Classical Physics and Modern Physics

Classical physics describes many aspect of matter at the macroscopic scale. Classical physics includes the theories, concepts, laws, and experiments in classical mechanic, thermodynamics, optics, and electromagnetism developed before 1900. Important contributions to classical physics were provided by Newton. For example, the laws of motion discovered by Isaac Newton (1642–1727) in the 17th century accurately describe the motion of objects moving at normal speeds but do not apply to objects moving at speeds comparable with the speed of light.

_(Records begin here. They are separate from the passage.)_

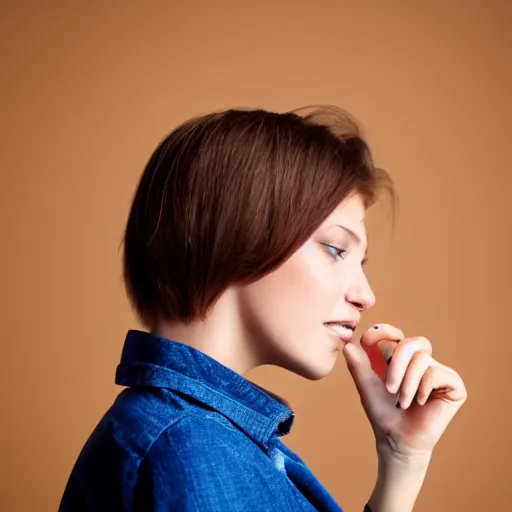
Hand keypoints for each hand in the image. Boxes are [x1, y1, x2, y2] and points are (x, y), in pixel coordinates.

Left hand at [342, 323, 466, 459]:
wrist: (398, 440)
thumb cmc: (383, 413)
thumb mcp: (366, 386)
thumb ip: (358, 365)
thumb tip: (348, 344)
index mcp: (399, 357)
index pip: (396, 333)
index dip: (384, 331)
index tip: (368, 338)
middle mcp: (420, 361)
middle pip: (412, 343)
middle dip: (397, 362)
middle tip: (389, 388)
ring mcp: (438, 372)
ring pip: (422, 359)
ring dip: (408, 382)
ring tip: (402, 402)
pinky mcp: (453, 385)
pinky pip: (437, 372)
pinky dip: (424, 387)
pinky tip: (420, 402)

A major revolution in physics, usually referred to as modern physics, began near the end of the 19th century. Modern physics developed mainly because of the discovery that many physical phenomena could not be explained by classical physics. The two most important developments in this modern era were the theories of relativity and quantum mechanics. Einstein’s theory of relativity not only correctly described the motion of objects moving at speeds comparable to the speed of light but also completely revolutionized the traditional concepts of space, time, and energy. The theory of relativity also shows that the speed of light is the upper limit of the speed of an object and that mass and energy are related. Quantum mechanics explain the aspect of matter at macroscopic scale but extended this description to the atomic and subatomic scales. Quantum mechanics was formulated by a number of distinguished scientists to provide descriptions of physical phenomena at the atomic level.

Quantum mechanics differs from classical physics in that energy, momentum, angular momentum, and other quantities of a bound system are restricted to discrete values (quantization), objects have characteristics of both particles and waves (wave-particle duality), and there are limits to how accurately the value of a physical quantity can be predicted prior to its measurement, given a complete set of initial conditions (the uncertainty principle).